[Study material]
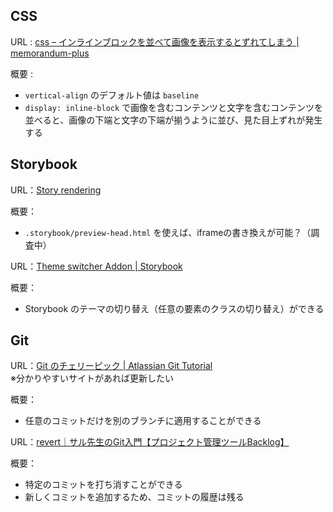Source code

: ## CSS
URL : [css – インラインブロックを並べて画像を表示するとずれてしまう | memorandum-plus](http://memorandum-plus.com/2018/04/04/css-%E3%82%A4%E3%83%B3%E3%83%A9%E3%82%A4%E3%83%B3%E3%83%96%E3%83%AD%E3%83%83%E3%82%AF%E3%82%92%E4%B8%A6%E3%81%B9%E3%81%A6%E7%94%BB%E5%83%8F%E3%82%92%E8%A1%A8%E7%A4%BA%E3%81%99%E3%82%8B%E3%81%A8/)

概要 : 
- `vertical-align` のデフォルト値は `baseline`
- `display: inline-block` で画像を含むコンテンツと文字を含むコンテンツを並べると、画像の下端と文字の下端が揃うように並び、見た目上ずれが発生する

## Storybook
URL：[Story rendering](https://storybook.js.org/docs/react/configure/story-rendering#adding-to-head/)

概要：
- `.storybook/preview-head.html` を使えば、iframeの書き換えが可能？（調査中）

URL：[Theme switcher Addon | Storybook](https://storybook.js.org/addons/storybook-addon-themes)

概要：
- Storybook のテーマの切り替え（任意の要素のクラスの切り替え）ができる

## Git
URL：[Git のチェリーピック | Atlassian Git Tutorial](https://www.atlassian.com/ja/git/tutorials/cherry-pick)  
※分かりやすいサイトがあれば更新したい

概要：

- 任意のコミットだけを別のブランチに適用することができる

URL：[revert｜サル先生のGit入門【プロジェクト管理ツールBacklog】](https://backlog.com/ja/git-tutorial/stepup/29/)

概要：

- 特定のコミットを打ち消すことができる
- 新しくコミットを追加するため、コミットの履歴は残る

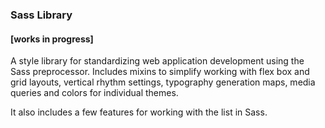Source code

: ### Sass Library
#### [works in progress]

A style library for standardizing web application development using the Sass preprocessor.
Includes mixins to simplify working with flex box and grid layouts, vertical rhythm 
settings, typography generation maps, media queries and colors for individual themes.

It also includes a few features for working with the list in Sass.
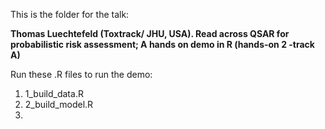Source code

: This is the folder for the talk:

**Thomas Luechtefeld (Toxtrack/ JHU, USA). Read across QSAR for probabilistic risk assessment; A hands on demo in R (hands-on 2 -track A)**

Run these .R files to run the demo:

 1. 1_build_data.R
 2. 2_build_model.R
 3. 
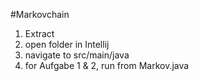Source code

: #Markovchain
1. Extract
2. open folder in Intellij
3. navigate to src/main/java
4. for Aufgabe 1 & 2, run from Markov.java
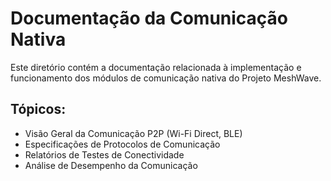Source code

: # Documentação da Comunicação Nativa

Este diretório contém a documentação relacionada à implementação e funcionamento dos módulos de comunicação nativa do Projeto MeshWave.

## Tópicos:

*   Visão Geral da Comunicação P2P (Wi-Fi Direct, BLE)
*   Especificações de Protocolos de Comunicação
*   Relatórios de Testes de Conectividade
*   Análise de Desempenho da Comunicação


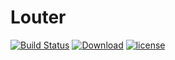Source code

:# Louter

[![Build Status](https://travis-ci.org/Luolc/Louter.svg?branch=master)](https://travis-ci.org/Luolc/Louter) [![Download](https://api.bintray.com/packages/luolc/AndroidDevLib/louter/images/download.svg)](https://bintray.com/luolc/AndroidDevLib/louter/_latestVersion) [![license](https://img.shields.io/github/license/mashape/apistatus.svg)](LICENSE)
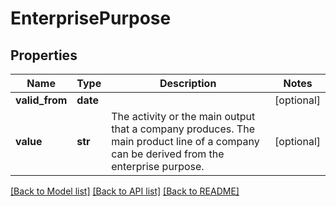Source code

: # EnterprisePurpose

## Properties
Name | Type | Description | Notes
------------ | ------------- | ------------- | -------------
**valid_from** | **date** |  | [optional] 
**value** | **str** | The activity or the main output that a company produces. The main product line of a company can be derived from the enterprise purpose. | [optional] 

[[Back to Model list]](../README.md#documentation-for-models) [[Back to API list]](../README.md#documentation-for-api-endpoints) [[Back to README]](../README.md)


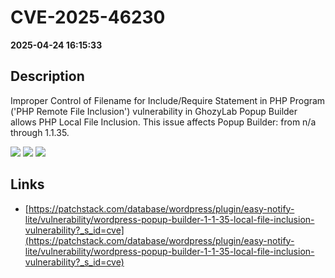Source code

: # CVE-2025-46230

**2025-04-24 16:15:33**

## Description
Improper Control of Filename for Include/Require Statement in PHP Program ('PHP Remote File Inclusion') vulnerability in GhozyLab Popup Builder allows PHP Local File Inclusion. This issue affects Popup Builder: from n/a through 1.1.35.

![](https://img.shields.io/static/v1?label=Score&message=7.5&color=red)
![](https://img.shields.io/static/v1?label=Severity&message=HIGH&color=red)
![](https://img.shields.io/static/v1?label=CWE&message=RFI&color=green)

## Links
- [https://patchstack.com/database/wordpress/plugin/easy-notify-lite/vulnerability/wordpress-popup-builder-1-1-35-local-file-inclusion-vulnerability?_s_id=cve](https://patchstack.com/database/wordpress/plugin/easy-notify-lite/vulnerability/wordpress-popup-builder-1-1-35-local-file-inclusion-vulnerability?_s_id=cve)
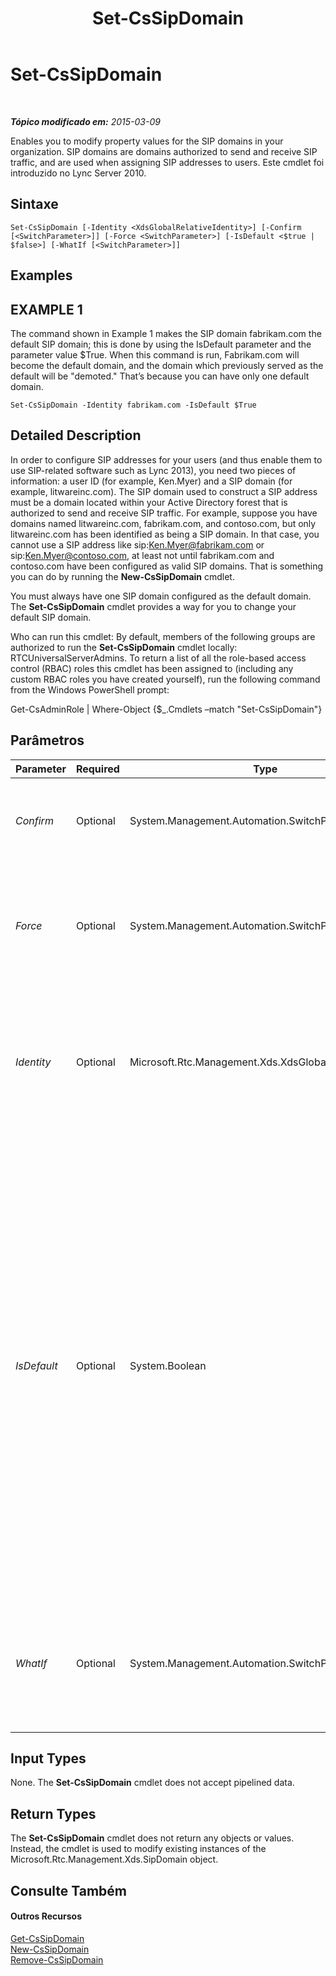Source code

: ﻿---
title: Set-CsSipDomain
TOCTitle: Set-CsSipDomain
ms:assetid: c19aaa3f-04d3-467e-b9d5-d574674eb4a4
ms:mtpsurl: https://technet.microsoft.com/pt-br/library/Gg412949(v=OCS.15)
ms:contentKeyID: 49307996
ms.date: 05/19/2016
mtps_version: v=OCS.15
ms.translationtype: HT
---

# Set-CsSipDomain

 

_**Tópico modificado em:** 2015-03-09_

Enables you to modify property values for the SIP domains in your organization. SIP domains are domains authorized to send and receive SIP traffic, and are used when assigning SIP addresses to users. Este cmdlet foi introduzido no Lync Server 2010.

## Sintaxe

    Set-CsSipDomain [-Identity <XdsGlobalRelativeIdentity>] [-Confirm [<SwitchParameter>]] [-Force <SwitchParameter>] [-IsDefault <$true | $false>] [-WhatIf [<SwitchParameter>]]

## Examples

## EXAMPLE 1

The command shown in Example 1 makes the SIP domain fabrikam.com the default SIP domain; this is done by using the IsDefault parameter and the parameter value $True. When this command is run, Fabrikam.com will become the default domain, and the domain which previously served as the default will be "demoted." That’s because you can have only one default domain.

    Set-CsSipDomain -Identity fabrikam.com -IsDefault $True

## Detailed Description

In order to configure SIP addresses for your users (and thus enable them to use SIP-related software such as Lync 2013), you need two pieces of information: a user ID (for example, Ken.Myer) and a SIP domain (for example, litwareinc.com). The SIP domain used to construct a SIP address must be a domain located within your Active Directory forest that is authorized to send and receive SIP traffic. For example, suppose you have domains named litwareinc.com, fabrikam.com, and contoso.com, but only litwareinc.com has been identified as being a SIP domain. In that case, you cannot use a SIP address like sip:Ken.Myer@fabrikam.com or sip:Ken.Myer@contoso.com, at least not until fabrikam.com and contoso.com have been configured as valid SIP domains. That is something you can do by running the **New-CsSipDomain** cmdlet.

You must always have one SIP domain configured as the default domain. The **Set-CsSipDomain** cmdlet provides a way for you to change your default SIP domain.

Who can run this cmdlet: By default, members of the following groups are authorized to run the **Set-CsSipDomain** cmdlet locally: RTCUniversalServerAdmins. To return a list of all the role-based access control (RBAC) roles this cmdlet has been assigned to (including any custom RBAC roles you have created yourself), run the following command from the Windows PowerShell prompt:

Get-CsAdminRole | Where-Object {$\_.Cmdlets –match "Set-CsSipDomain"}

## Parâmetros


<table>
<colgroup>
<col style="width: 25%" />
<col style="width: 25%" />
<col style="width: 25%" />
<col style="width: 25%" />
</colgroup>
<thead>
<tr class="header">
<th>Parameter</th>
<th>Required</th>
<th>Type</th>
<th>Description</th>
</tr>
</thead>
<tbody>
<tr class="odd">
<td><p><em>Confirm</em></p></td>
<td><p>Optional</p></td>
<td><p>System.Management.Automation.SwitchParameter</p></td>
<td><p>Solicita confirmação antes da execução do comando.</p></td>
</tr>
<tr class="even">
<td><p><em>Force</em></p></td>
<td><p>Optional</p></td>
<td><p>System.Management.Automation.SwitchParameter</p></td>
<td><p>Suppresses the display of any non-fatal error message that might occur when running the command.</p></td>
</tr>
<tr class="odd">
<td><p><em>Identity</em></p></td>
<td><p>Optional</p></td>
<td><p>Microsoft.Rtc.Management.Xds.XdsGlobalRelativeIdentity</p></td>
<td><p>Fully qualified domain name (FQDN) of the SIP domain to be configured as the default domain. For example: -Identity fabrikam.com.</p></td>
</tr>
<tr class="even">
<td><p><em>IsDefault</em></p></td>
<td><p>Optional</p></td>
<td><p>System.Boolean</p></td>
<td><p>Indicates whether the domain is the default SIP domain, the domain used by Lync Server any time a domain name is not explicitly stated. If set to True, the new domain will become the new default domain. You cannot set this value to False because that would leave you without a default SIP domain.</p>
<p>If you change the default SIP domain you will need to restart the RTCCAA and RTCCAS services.</p></td>
</tr>
<tr class="odd">
<td><p><em>WhatIf</em></p></td>
<td><p>Optional</p></td>
<td><p>System.Management.Automation.SwitchParameter</p></td>
<td><p>Descreve o que aconteceria se o comando fosse executado sem ser executado de fato.</p></td>
</tr>
</tbody>
</table>


## Input Types

None. The **Set-CsSipDomain** cmdlet does not accept pipelined data.

## Return Types

The **Set-CsSipDomain** cmdlet does not return any objects or values. Instead, the cmdlet is used to modify existing instances of the Microsoft.Rtc.Management.Xds.SipDomain object.

## Consulte Também

#### Outros Recursos

[Get-CsSipDomain](get-cssipdomain.md)  
[New-CsSipDomain](new-cssipdomain.md)  
[Remove-CsSipDomain](remove-cssipdomain.md)

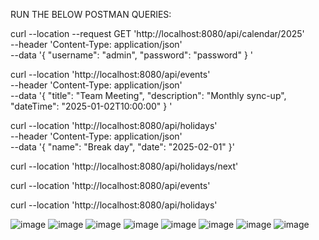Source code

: RUN THE BELOW POSTMAN QUERIES:

curl --location --request GET 'http://localhost:8080/api/calendar/2025' \
--header 'Content-Type: application/json' \
--data '{
  "username": "admin",
  "password": "password"
}
'


curl --location 'http://localhost:8080/api/events' \
--header 'Content-Type: application/json' \
--data '{
  "title": "Team Meeting",
  "description": "Monthly sync-up",
  "dateTime": "2025-01-02T10:00:00"
}
'


curl --location 'http://localhost:8080/api/holidays' \
--header 'Content-Type: application/json' \
--data '{
  "name": "Break day",
  "date": "2025-02-01"
}'


curl --location 'http://localhost:8080/api/holidays/next'

curl --location 'http://localhost:8080/api/events'

curl --location 'http://localhost:8080/api/holidays'


![image](https://github.com/user-attachments/assets/baddf200-68ca-491e-9046-f1b593816100)
![image](https://github.com/user-attachments/assets/2579f36d-f061-4581-b3a7-7435f8fb7e19)
![image](https://github.com/user-attachments/assets/04666173-ae14-4243-b1b7-edb0b1ed6ed0)
![image](https://github.com/user-attachments/assets/a334d03d-f62b-45c4-bd39-38b6e0175a78)
![image](https://github.com/user-attachments/assets/2a2b5891-a01b-4876-a8d1-d7ef6a2acec2)
![image](https://github.com/user-attachments/assets/15e3fa30-3026-444d-9501-ed9dce6fb9f4)
![image](https://github.com/user-attachments/assets/141d1209-e783-42ed-bb95-95486e78d879)
![image](https://github.com/user-attachments/assets/47c4935f-608b-465d-b5d8-3fd09cc1a046)












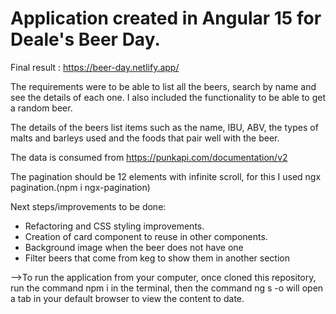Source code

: # Application created in Angular 15 for Deale's Beer Day.

Final result : https://beer-day.netlify.app/ 

The requirements were to be able to list all the beers, search by name and see the details of each one.
I also included the functionality to be able to get a random beer.

The details of the beers list items such as the name, IBU, ABV, the types of malts and barleys used and the foods that pair well with the beer.

The data is consumed from https://punkapi.com/documentation/v2

The pagination should be 12 elements with infinite scroll, for this I used ngx pagination.(npm i ngx-pagination)

Next steps/improvements to be done:
* Refactoring and CSS styling improvements.
* Creation of card component to reuse in other components.
* Background image when the beer does not have one
* Filter beers that come from keg to show them in another section

-->To run the application from your computer, once cloned this repository, run the command npm i in the terminal, then the command ng s -o will open a tab in your default browser to view the content to date.
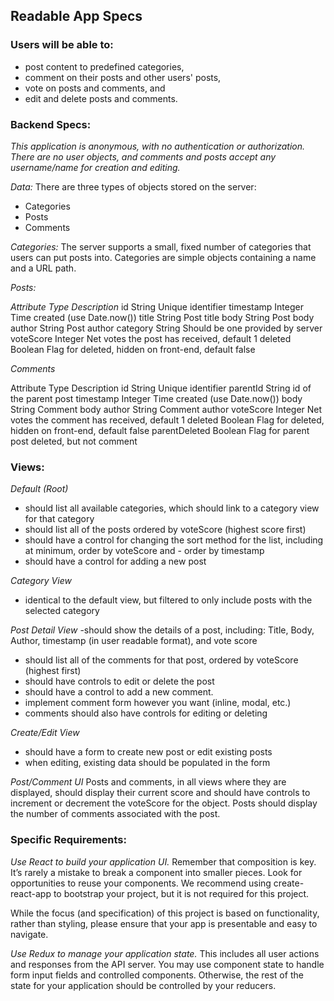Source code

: ## Readable App Specs

### Users will be able to:
- post content to predefined categories, 
- comment on their posts and other users' posts,
- vote on posts and comments, and 
- edit and delete posts and comments.

### Backend Specs:
_This application is anonymous, with no authentication or authorization. There are no user objects, and comments and posts accept any username/name for creation and editing._

*Data:* There are three types of objects stored on the server:
- Categories
- Posts
- Comments

*Categories:* The server supports a small, fixed number of categories that users can put posts into. Categories are simple objects containing a name and a URL path.

*Posts:*

_Attribute_     _Type_      _Description_
id            String    Unique identifier
timestamp     Integer   Time created (use Date.now())
title         String    Post title
body          String    Post body
author        String    Post author
category      String    Should be one provided by server
voteScore     Integer   Net votes the post has received, default 1
deleted       Boolean   Flag for deleted, hidden on front-end, default false

*Comments*

Attribute     Type      Description
id            String    Unique identifier
parentId      String    id of the parent post
timestamp     Integer   Time created (use Date.now())
body          String    Comment body
author        String    Comment author
voteScore     Integer   Net votes the comment has received, default 1
deleted       Boolean   Flag for deleted, hidden on front-end, default false
parentDeleted Boolean   Flag for parent post deleted, but not comment

### Views:

*Default (Root)*
- should list all available categories, which should link to a category view for that category
- should list all of the posts ordered by voteScore (highest score first)
- should have a control for changing the sort method for the list, including at minimum, order by voteScore and - order by timestamp
- should have a control for adding a new post

*Category View*
- identical to the default view, but filtered to only include posts with the selected category

*Post Detail View*
-should show the details of a post, including: Title, Body, Author, timestamp (in user readable format), and vote score
- should list all of the comments for that post, ordered by voteScore (highest first)
- should have controls to edit or delete the post
- should have a control to add a new comment.
- implement comment form however you want (inline, modal, etc.)
- comments should also have controls for editing or deleting

*Create/Edit View*
- should have a form to create new post or edit existing posts
- when editing, existing data should be populated in the form

*Post/Comment UI*
Posts and comments, in all views where they are displayed, should display their current score and should have controls to increment or decrement the voteScore for the object. Posts should display the number of comments associated with the post.

### Specific Requirements:

*Use React to build your application UI.* Remember that composition is key. It’s rarely a mistake to break a component into smaller pieces. Look for opportunities to reuse your components. We recommend using create-react-app to bootstrap your project, but it is not required for this project.

While the focus (and specification) of this project is based on functionality, rather than styling, please ensure that your app is presentable and easy to navigate.

*Use Redux to manage your application state.* This includes all user actions and responses from the API server. You may use component state to handle form input fields and controlled components. Otherwise, the rest of the state for your application should be controlled by your reducers.
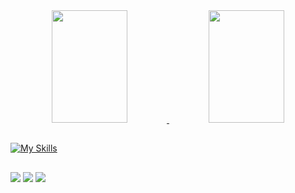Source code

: <div align="center">
  <a href="https://github.com/pablolucas2005">
  <img height="180em" width="49%" src="https://github-readme-stats.vercel.app/api?username=pablolucas2005&show_icons=true&theme=dracula&include_all_commits=true&count_private=true"/>
  <img height="180em" width="49%" src="https://github-readme-stats.vercel.app/api/top-langs/?username=pablolucas2005&layout=compact&langs_count=7&theme=dracula"/>
</div>
  
  ##

[![My Skills](https://skillicons.dev/icons?i=,postman,git,ts,js,html,css,nodejs,express,apple,github,mysql,figma)](https://skillicons.dev)

  ##

<div> 
  <a href="https://www.linkedin.com/in/pablo-lucas-772941226/" target="_blank"><img src="https://img.shields.io/badge/-LinkedIn-%230077B5?style=for-the-badge&logo=linkedin&logoColor=white" target="_blank"></a> 
  <a href = "mailto:pablolucasfarias@gmail.com"><img src="https://img.shields.io/badge/-Gmail-%23333?style=for-the-badge&logo=gmail&logoColor=white" target="_blank"></a>
  <a href=https://www.instagram.com/pablolucas_fl/" target="_blank"><img src="https://img.shields.io/badge/-Instagram-%23E4405F?style=for-the-badge&logo=instagram&logoColor=white" target="_blank"></a>
</div>


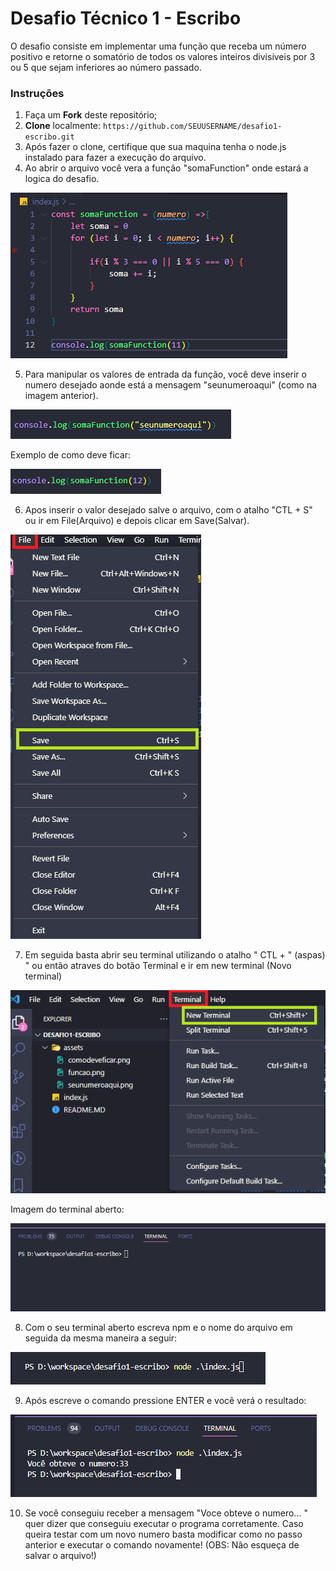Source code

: # Desafio Técnico 1 - Escribo

O desafio consiste em implementar uma função que receba um número positivo e retorne o somatório de todos os valores inteiros divisíveis por 3 ou 5 que sejam inferiores ao número passado.


### Instruções

1. Faça um **Fork** deste repositório;
2. **Clone** localmente: `https://github.com/SEUUSERNAME/desafio1-escribo.git`
3. Após fazer o clone, certifique que sua maquina tenha o node.js instalado para fazer a execução do arquivo.
4. Ao abrir o arquivo você vera a função "somaFunction" onde estará a logica do desafio.

![imagem](./assets/funcao.png)

5. Para manipular os valores de entrada da função, você deve inserir o numero desejado aonde está a mensagem "seunumeroaqui" (como na imagem anterior).

![imagem](./assets/seunumeroaqui.png)

Exemplo de como deve ficar:

![imagem](./assets/comodeveficar.png)

6. Apos inserir o valor desejado salve o arquivo, com o atalho "CTL + S" ou ir em File(Arquivo) e depois clicar em Save(Salvar).

![imagem](./assets/salvararquivo.png)

7. Em seguida basta abrir seu terminal utilizando o atalho " CTL + " (aspas) " ou então atraves do botão Terminal e ir em new terminal (Novo terminal)

![imagem](./assets/abrirterminal.png)

Imagem do terminal aberto: 

![imagem](./assets/terminalaberto.png)

8. Com o seu terminal aberto escreva npm e o nome do arquivo em seguida da mesma maneira a seguir:

![imagem](./assets/textoterminal.png)

9. Após escreve o comando pressione ENTER e você verá o resultado: 

![imagem](./assets/resultado.png)

10. Se você conseguiu receber a mensagem "Voce obteve o numero... " quer dizer que conseguiu executar o programa corretamente. Caso queira testar com um novo numero basta modificar como no passo anterior e executar o comando novamente!
(OBS: Não esqueça de salvar o arquivo!)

[What to do] Where in the records above does the word "modify" appear? Copy each line that holds it.

[Task output]
Enables you to modify property values for the SIP domains in your organization. SIP domains are domains authorized to send and receive SIP traffic, and are used when assigning SIP addresses to users. Este cmdlet foi introduzido no Lync Server 2010.
The **Set-CsSipDomain** cmdlet does not return any objects or values. Instead, the cmdlet is used to modify existing instances of the Microsoft.Rtc.Management.Xds.SipDomain object.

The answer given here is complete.